■ About this task ■
Filter the data for "center" and copy matching lines.

■ Supplied information ■
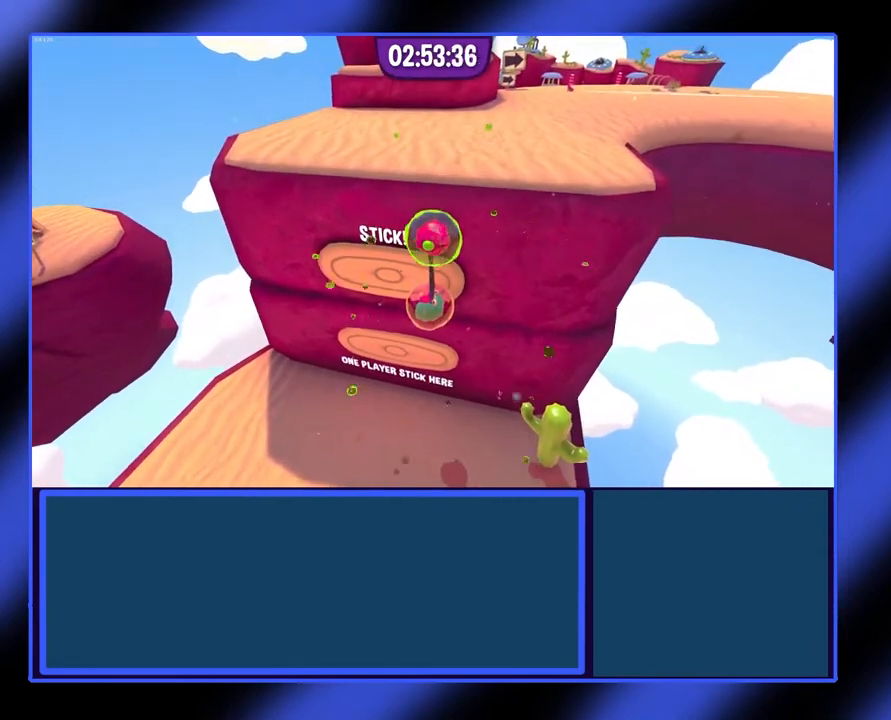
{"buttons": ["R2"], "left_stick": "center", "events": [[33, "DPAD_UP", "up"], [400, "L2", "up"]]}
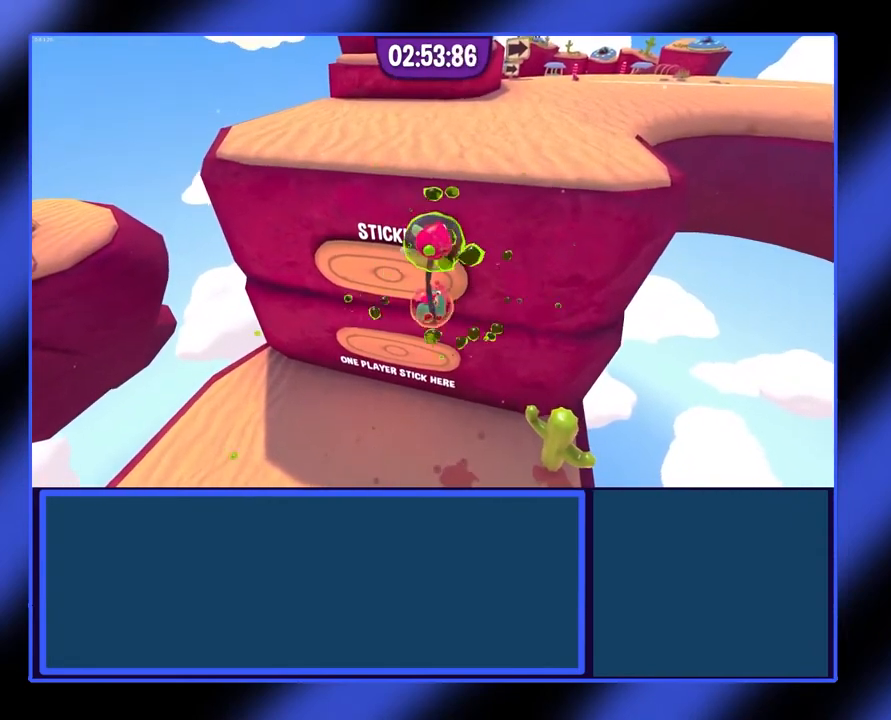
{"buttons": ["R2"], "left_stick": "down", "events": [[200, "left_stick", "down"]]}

---

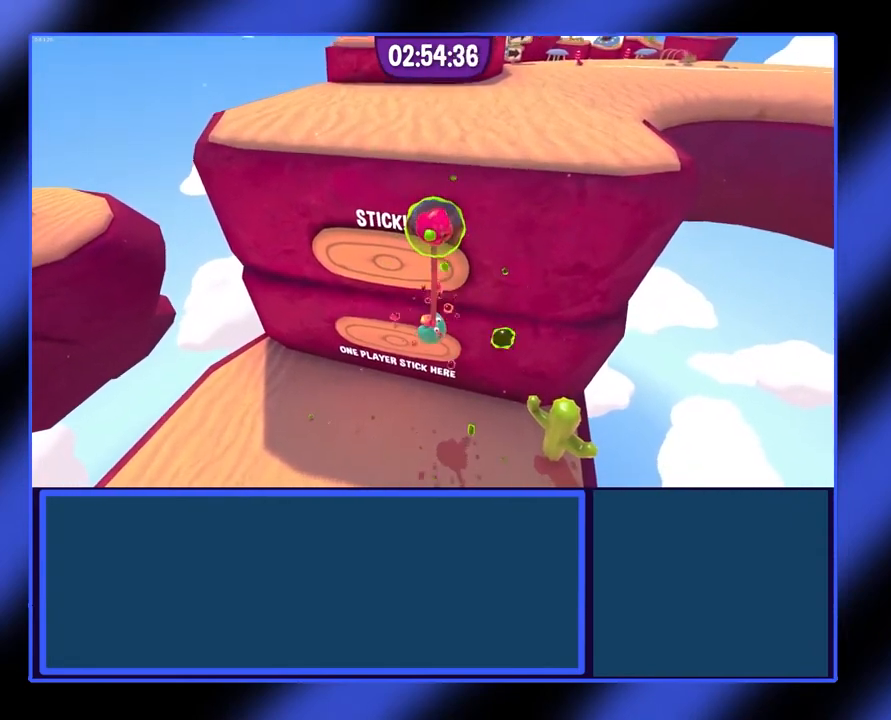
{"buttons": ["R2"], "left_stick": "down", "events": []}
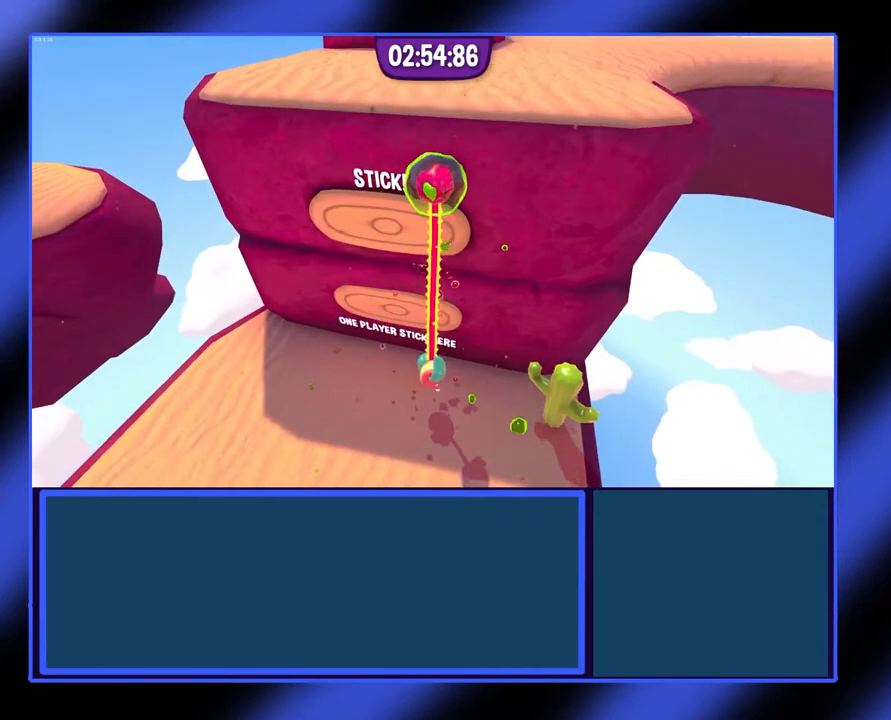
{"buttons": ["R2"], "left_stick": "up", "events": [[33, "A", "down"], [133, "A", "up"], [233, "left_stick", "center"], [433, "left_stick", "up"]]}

■ Solution for this task ■
{"buttons": ["R2"], "left_stick": "center", "events": [[33, "DPAD_UP", "up"], [400, "L2", "up"]]}
{"buttons": ["R2"], "left_stick": "up", "events": [[33, "A", "down"], [133, "A", "up"], [233, "left_stick", "center"], [433, "left_stick", "up"]]}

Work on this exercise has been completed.